Event details encouraged bar-goers to, “this Friday night, be Sinkara or Milenga ... be Soumatra or Domma ... create your own maid costume, speak like them and look like a Philippino [sic], Bengladish [sic], Sri Lanka [sic] or any maid you want and definitely win 100 U.S. dollars in cash.”
The details of the event were originally posted late Tuesday evening on the bar’s Facebook group. A Lebanese organization, the Anti-Racism
Movement, then reposted the event on its blog, which soon drew much online criticism. The owner of the bar then removed all details of the event.
Speaking to The Daily Star Wednesday, the owner denied that the event was in any way racist. “You just put on a costume, it was supposed to be for fun. Some people misunderstood it and thought it was racist.”
On the emphasis on foreign nationalities in the posting, she said “We hadn’t meant it in that way at all.
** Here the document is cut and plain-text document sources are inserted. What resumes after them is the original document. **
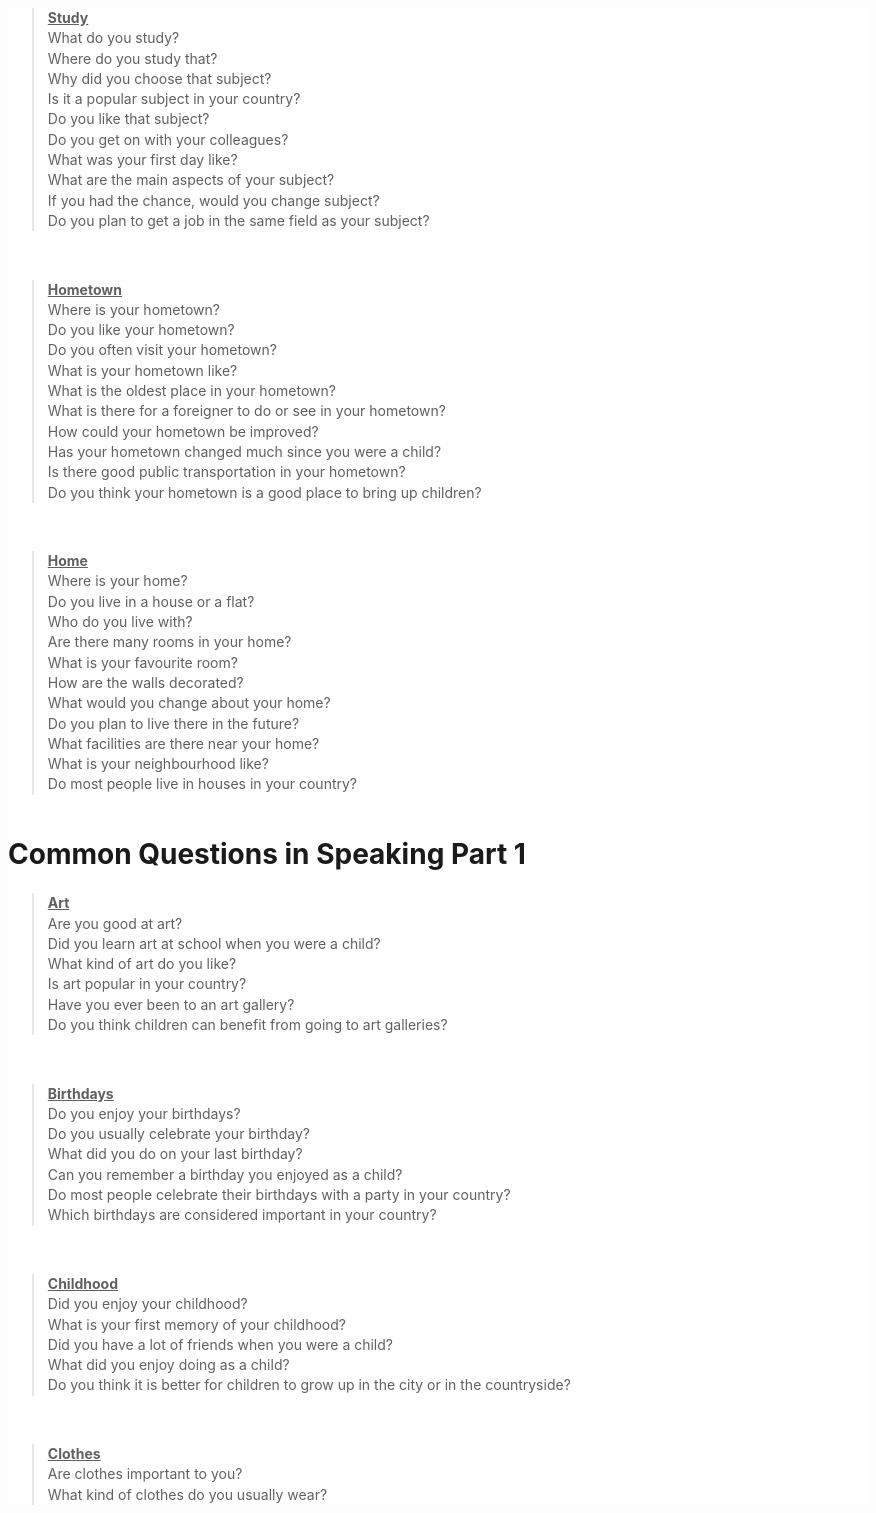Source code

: <blockquote><p><strong><span style="text-decoration: underline;">Study</span></strong><br>
What do you study?<br>
Where do you study that?<br>
Why did you choose that subject?<br>
Is it a popular subject in your country?<br>
Do you like that subject?<br>
Do you get on with your colleagues?<br>
What was your first day like?<br>
What are the main aspects of your subject?<br>
If you had the chance, would you change subject?<br>
Do you plan to get a job in the same field as your subject?</p></blockquote>
<p>&nbsp;</p>
<blockquote><p><strong><span style="text-decoration: underline;">Hometown</span></strong><br>
Where is your hometown?<br>
Do you like your hometown?<br>
Do you often visit your hometown?<br>
What is your hometown like?<br>
What is the oldest place in your hometown?<br>
What is there for a foreigner to do or see in your hometown?<br>
How could your hometown be improved?<br>
Has your hometown changed much since you were a child?<br>
Is there good public transportation in your hometown?<br>
Do you think your hometown is a good place to bring up children?</p></blockquote>
<p>&nbsp;</p>
<blockquote><p><strong><span style="text-decoration: underline;">Home</span></strong><br>
Where is your home?<br>
Do you live in a house or a flat?<br>
Who do you live with?<br>
Are there many rooms in your home?<br>
What is your favourite room?<br>
How are the walls decorated?<br>
What would you change about your home?<br>
Do you plan to live there in the future?<br>
What facilities are there near your home?<br>
What is your neighbourhood like?<br>
Do most people live in houses in your country?</p></blockquote>
<h1>Common Questions in Speaking Part 1</h1>
<blockquote><p><strong><span style="text-decoration: underline;">Art</span></strong><br>
Are you good at art?<br>
Did you learn art at school when you were a child?<br>
What kind of art do you like?<br>
Is art popular in your country?<br>
Have you ever been to an art gallery?<br>
Do you think children can benefit from going to art galleries?</p></blockquote>
<p>&nbsp;</p>
<blockquote><p><strong><span style="text-decoration: underline;">Birthdays</span></strong><br>
Do you enjoy your birthdays?<br>
Do you usually celebrate your birthday?<br>
What did you do on your last birthday?<br>
Can you remember a birthday you enjoyed as a child?<br>
Do most people celebrate their birthdays with a party in your country?<br>
Which birthdays are considered important in your country?</p></blockquote>
<p>&nbsp;</p>
<blockquote><p><span style="text-decoration: underline;"><strong>Childhood</strong></span><br>
Did you enjoy your childhood?<br>
What is your first memory of your childhood?<br>
Did you have a lot of friends when you were a child?<br>
What did you enjoy doing as a child?<br>
Do you think it is better for children to grow up in the city or in the countryside?</p></blockquote>
<p>&nbsp;</p>
<blockquote><p><span style="text-decoration: underline;"><strong>Clothes</strong></span><br>
Are clothes important to you?<br>
What kind of clothes do you usually wear?<br>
You didn’t have to dress as a foreigner, you could have just put on an apron and dressed as your mom.”
“We took the event down after two hours, as we realized people had misinterpreted it.”
Farah Salka, of the Anti-Racism Movement, called it one of the most shocking recent examples of racism that she has seen.
“I see examples of it all the time, but with this, I was just like ‘wow.’”
While happy that the event was removed so quickly, Salka said she was disappointed the owner had not apologized for posting it in the first place.
“I would love to buy her explanation that it was not intentionally racist, but how can it not be? When you are categorizing the 250,000 migrant domestic workers in this country as ‘them:’ Who is ‘them’?”
The event details also equated the $100 award for the best costume with the salary maids receive, writing: “They ... work all the month to get it,” but that bar-goers could claim the same amount back by “imitat[ing] them and win it in some few comedy moments.” Salka said this was “completely insensitive.”
It is time, Salka added, for a redefining of the word “racist” in Lebanon. “We need to revise the definition. Even the smallest details can be racist,” she said.